Ainda me lembro de nosso último encontro. Suas sombrancelhas arqueadas. Sua voz áspera. Suas costas para mim. Ainda era inverno, ainda fazia frio. Suas costas para mim. Você na sala de jantar, você no centro, você gargalhando. Eu ao longe, de longe, sem saber o que te alegrava tanto, o que te alegra tanto. Eu ao longe.

Aos poucos, vão trazendo notícias suas. Um novo emprego. Casa nova. Nova namorada. Pergunto por detalhes, não por curiosidade, mais para manter o assunto e chegar, talvez, ao que meu coração deseja saber. Mas nunca sei, nunca sei se você perguntou por mim. Nunca sei se você quer saber de mim.

E eu com tantas notícias, o coração repleto de novidades.

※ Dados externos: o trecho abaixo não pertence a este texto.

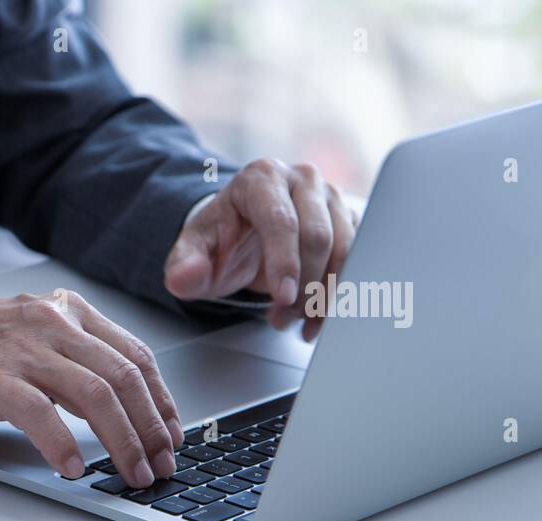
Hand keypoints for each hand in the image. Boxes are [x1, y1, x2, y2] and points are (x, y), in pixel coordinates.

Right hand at [0, 292, 183, 486]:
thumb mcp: (23, 338)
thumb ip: (67, 361)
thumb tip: (115, 409)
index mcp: (63, 311)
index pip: (134, 354)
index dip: (162, 400)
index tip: (173, 433)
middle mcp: (49, 322)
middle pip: (124, 376)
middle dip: (151, 428)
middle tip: (162, 463)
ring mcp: (20, 349)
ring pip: (96, 395)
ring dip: (122, 443)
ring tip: (131, 473)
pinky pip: (44, 415)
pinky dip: (65, 446)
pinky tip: (76, 467)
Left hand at [163, 159, 359, 341]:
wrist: (240, 235)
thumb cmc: (220, 241)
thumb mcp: (193, 253)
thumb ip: (183, 266)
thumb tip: (182, 279)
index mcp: (261, 178)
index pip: (282, 220)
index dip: (285, 262)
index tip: (284, 298)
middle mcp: (302, 179)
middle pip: (318, 235)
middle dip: (303, 286)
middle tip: (282, 318)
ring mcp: (330, 197)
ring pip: (345, 248)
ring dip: (323, 294)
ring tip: (295, 321)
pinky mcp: (348, 218)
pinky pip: (359, 257)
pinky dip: (338, 293)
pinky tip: (315, 317)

Voltou a chover e o jardim de minha casa ganhou novamente a cor de seus olhos. Abriu uma loja de queijos no quarteirão de baixo de casa, parece que os sócios são mineiros, mineiros como nós. Descobri um novo cantor, desses que a letra corre antes da música, mas que fala muito do mais do mar que das montanhas que preenchem cotidianamente a nossa respiração.

Não. Não te direi nada disso. Não te direi ainda que Maria Eduarda já estica os pés e os força para ficar em pé. Ela, que ainda precisa tanto de nós, já dá sinais de querer o mundo, assim como nós o queremos. Não te direi que sinto saudades, nem que sofro pela sua ausência declarada. Não deixarei você saber que minha raiva é cortina sobre o palco, que se abre e some ao dar lugar a cada novo espetáculo.

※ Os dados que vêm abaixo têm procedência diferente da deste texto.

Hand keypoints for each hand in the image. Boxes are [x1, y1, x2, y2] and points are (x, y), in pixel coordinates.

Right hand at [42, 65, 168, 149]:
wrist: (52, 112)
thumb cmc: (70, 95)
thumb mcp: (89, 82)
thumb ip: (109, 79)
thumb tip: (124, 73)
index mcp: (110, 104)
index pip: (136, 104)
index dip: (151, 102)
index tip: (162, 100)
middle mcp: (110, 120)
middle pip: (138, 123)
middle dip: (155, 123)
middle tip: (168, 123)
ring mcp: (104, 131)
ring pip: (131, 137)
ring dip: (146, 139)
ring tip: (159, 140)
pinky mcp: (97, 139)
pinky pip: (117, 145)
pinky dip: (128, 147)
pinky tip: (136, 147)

É melhor que você não saiba do meu amor vira lata, é melhor que você não desconfie que eu conto os dias em que não te vejo, que cronometro os metros que nos distanciam. Que as coisas fiquem assim, que você também se lembre da minha voz áspera e não saiba da doçura que ela traz por detrás. Que você também pense que meu amor é devotado a outros, e que eu pouco pergunto de você. Que você não saiba do quarto sempre arrumado que tenho em minha casa, esperando pelo dia em que você vai chegar. E nesse dia, mesmo que eu ainda me lembre de suas costas voltadas para mim, vamos nos sentar à mesa, vou te pedir para passar o café, você vai me perguntar se a jaboticabeira já começou a florescer etc etc etc.